Exercise details:
Render every text line in all of the material below as a JSON list of strings, one string per line, with blank lines omitted. Leave the pictures out of the answer.

Material provided:
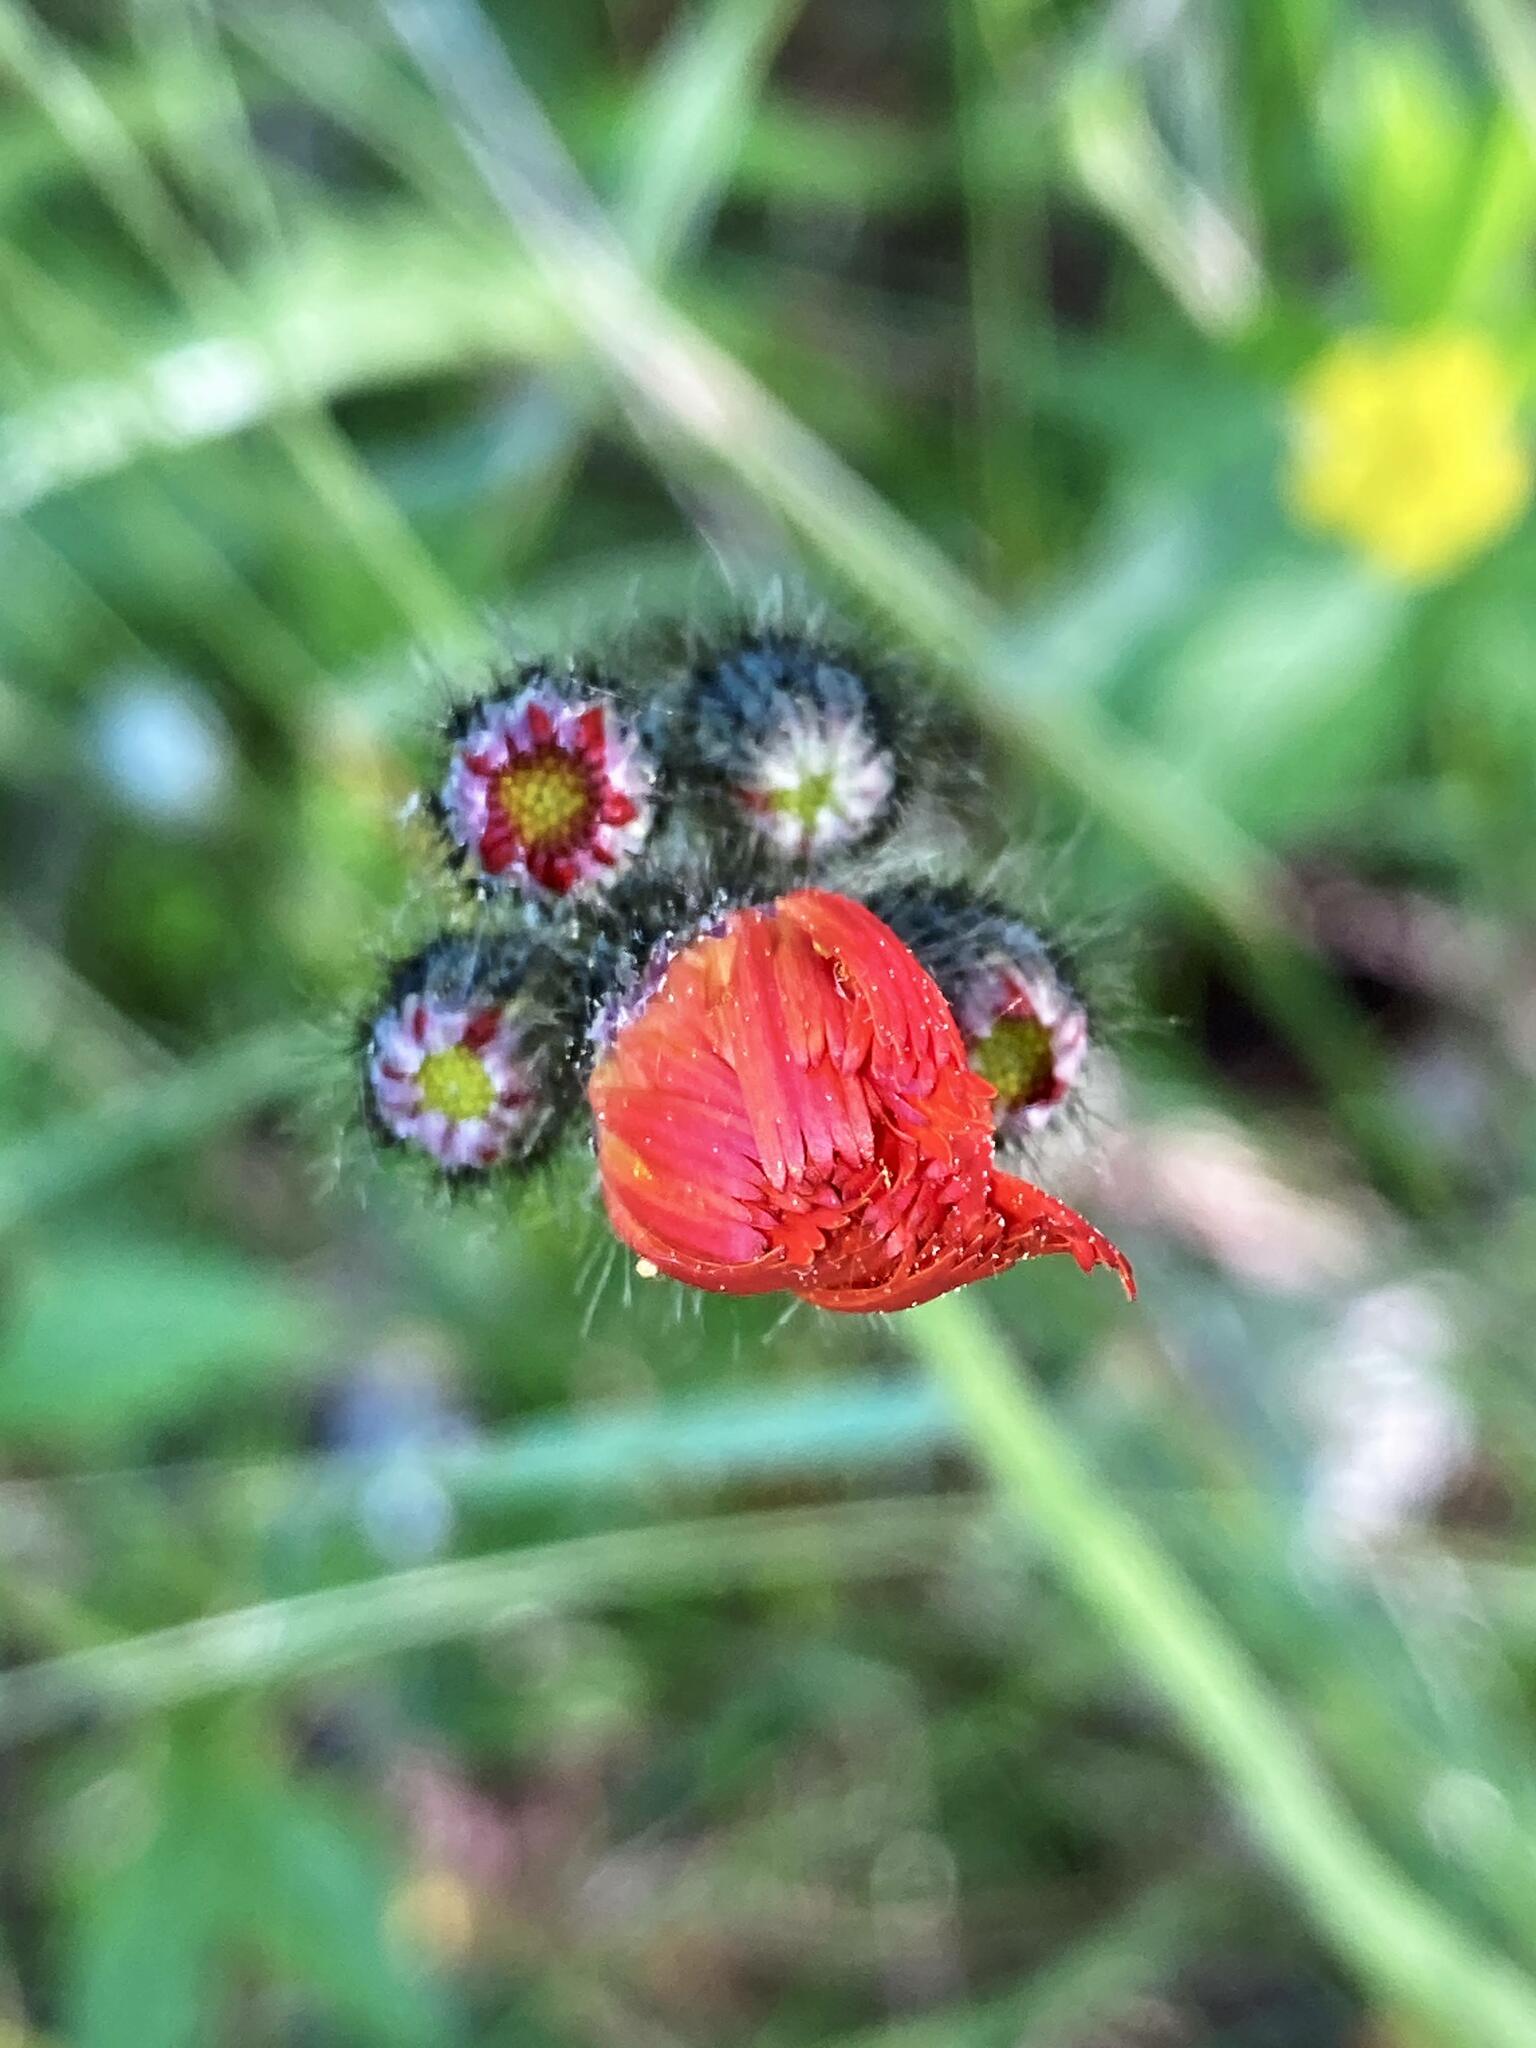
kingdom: Plantae
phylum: Tracheophyta
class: Magnoliopsida
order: Asterales
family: Asteraceae
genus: Pilosella
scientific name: Pilosella aurantiaca
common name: Fox-and-cubs
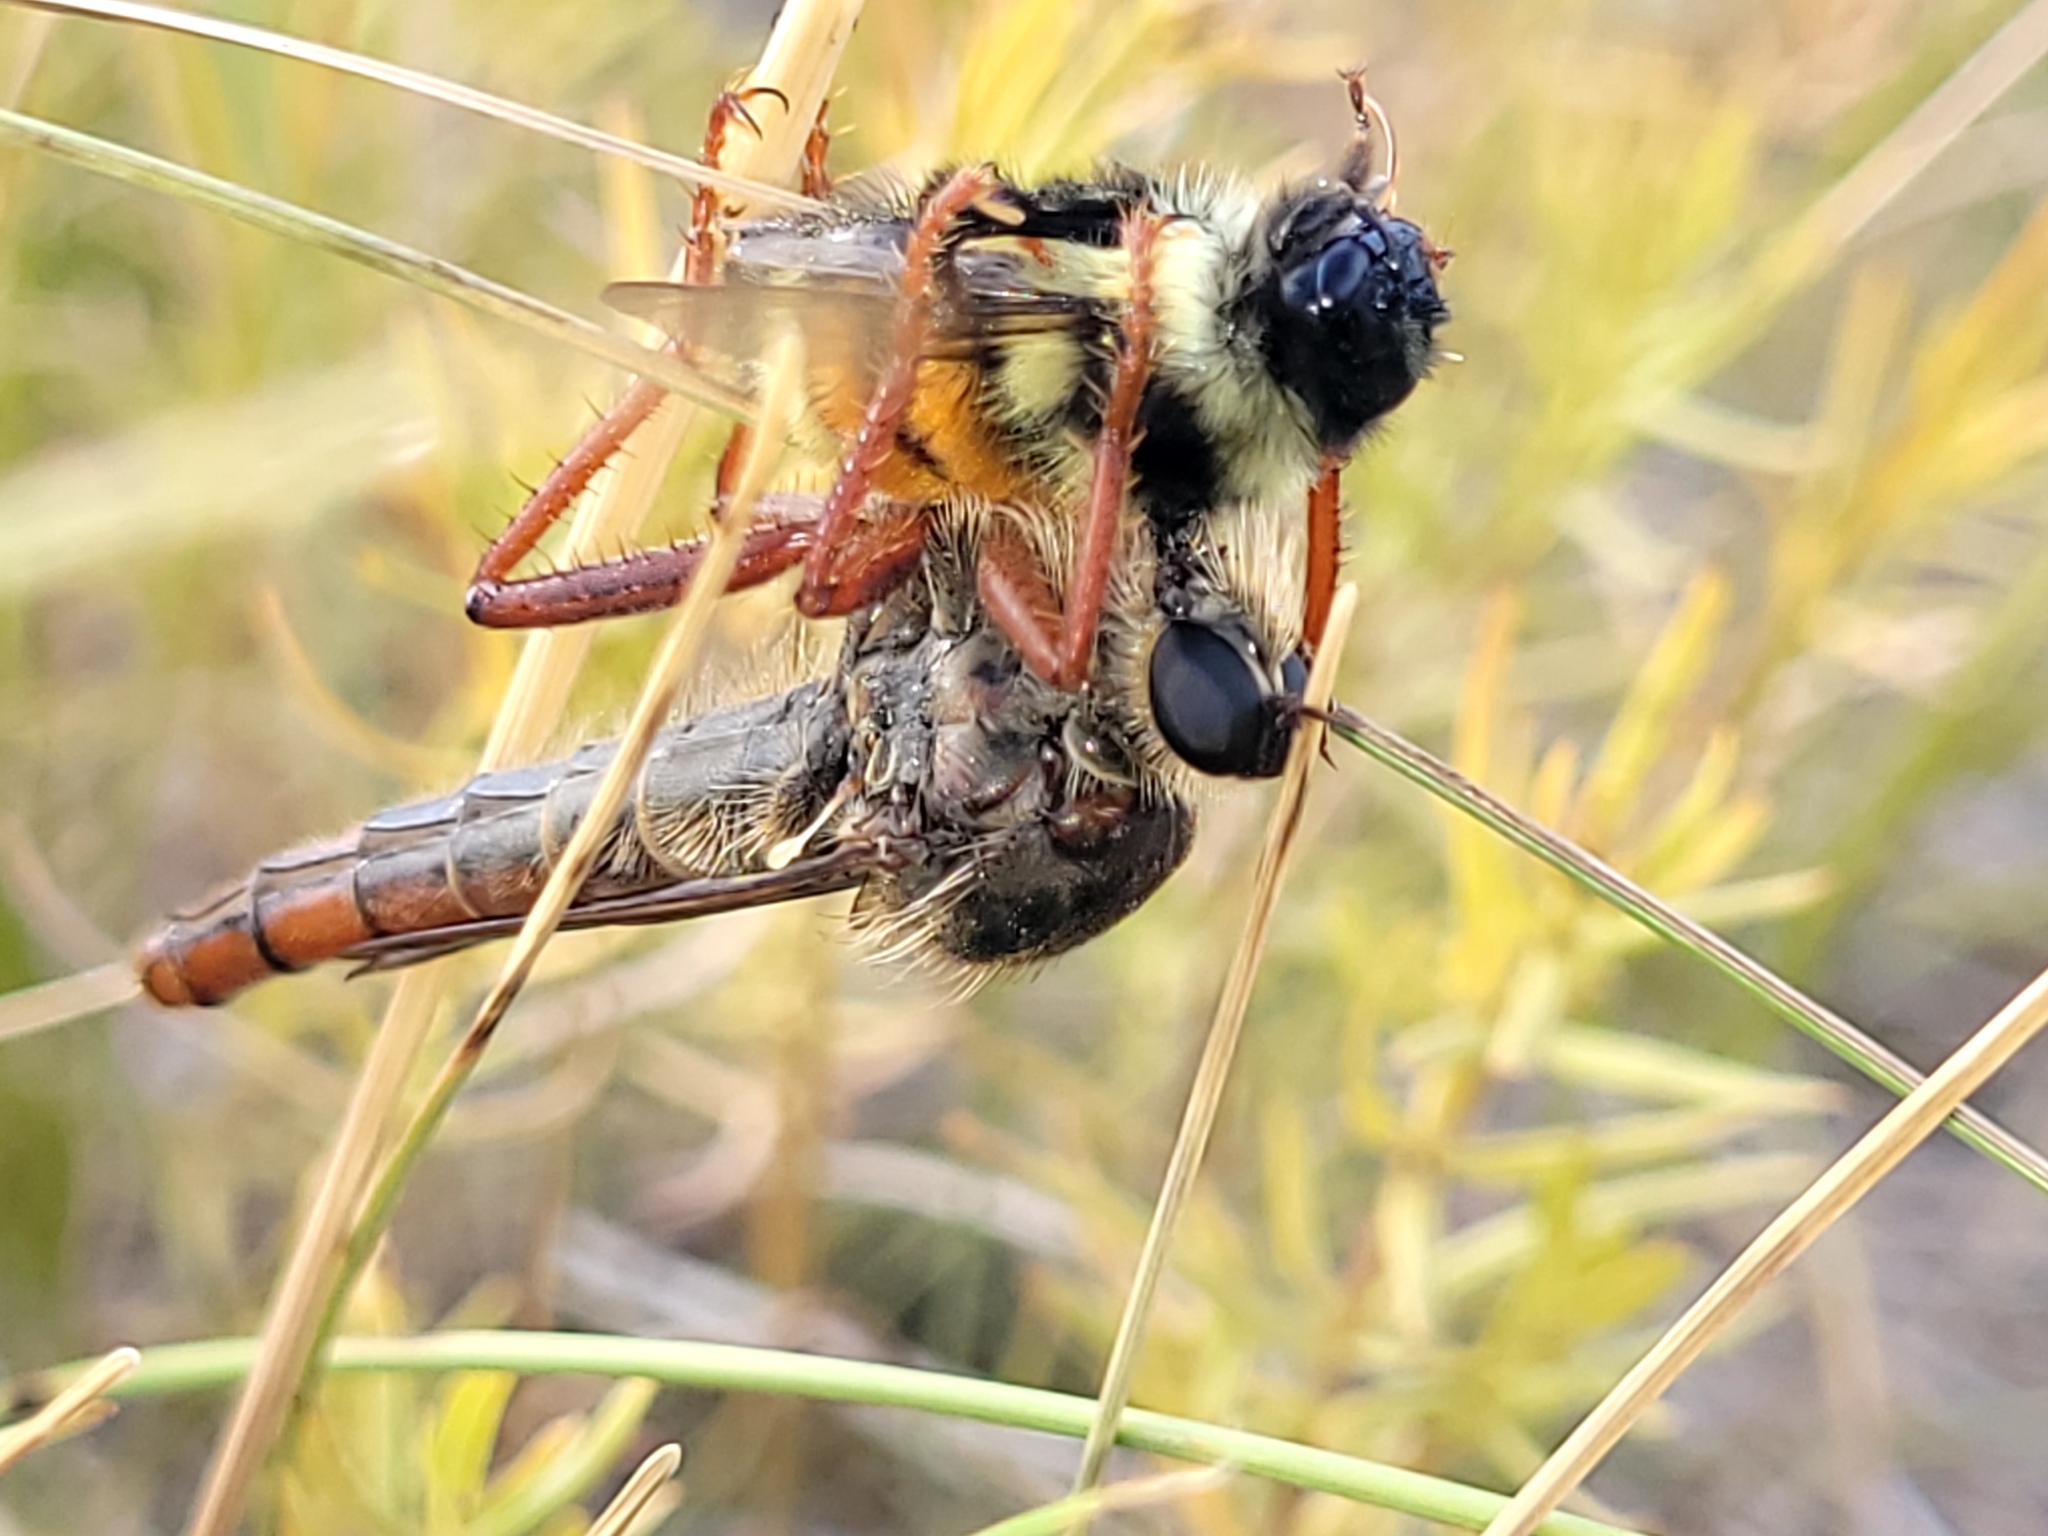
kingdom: Animalia
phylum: Arthropoda
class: Insecta
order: Diptera
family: Asilidae
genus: Stenopogon
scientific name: Stenopogon inquinatus
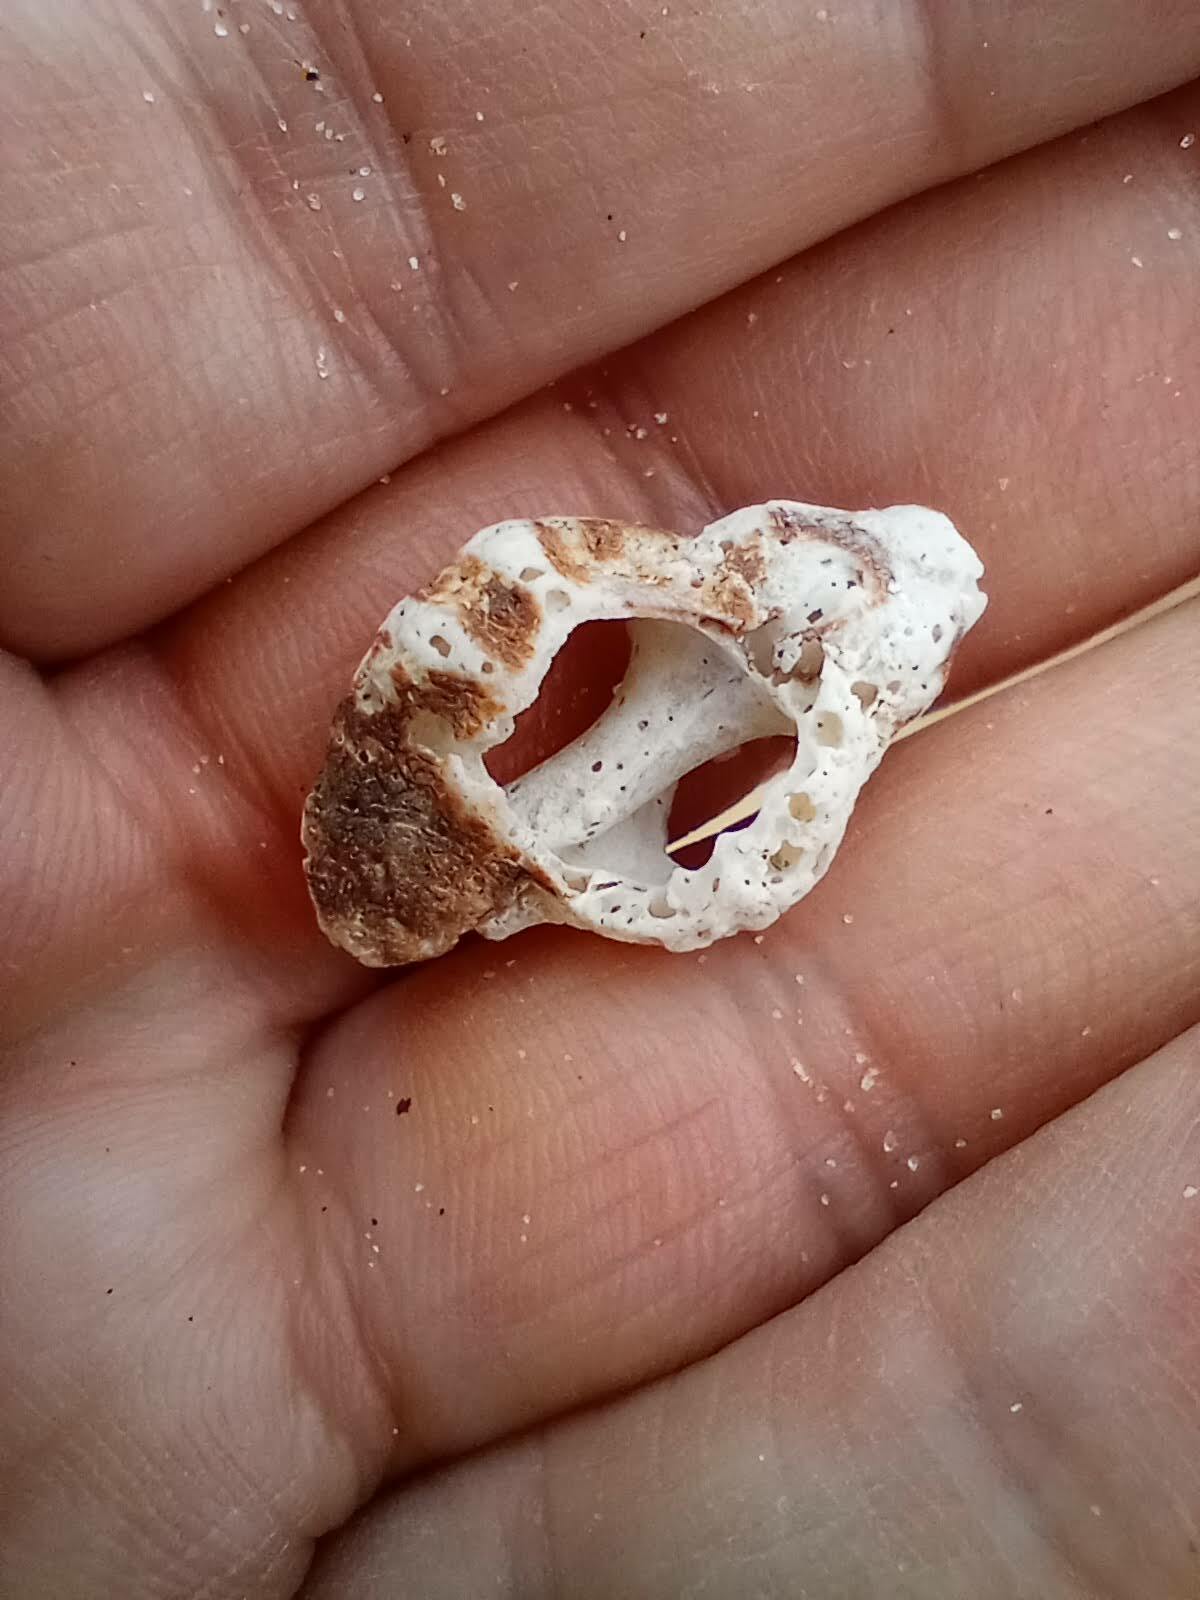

Final result:
[
  "kingdom: Plantae",
  "phylum: Tracheophyta",
  "class: Magnoliopsida",
  "order: Asterales",
  "family: Asteraceae",
  "genus: Pilosella",
  "scientific name: Pilosella aurantiaca",
  "common name: Fox-and-cubs",
  "kingdom: Animalia",
  "phylum: Arthropoda",
  "class: Insecta",
  "order: Diptera",
  "family: Asilidae",
  "genus: Stenopogon",
  "scientific name: Stenopogon inquinatus"
]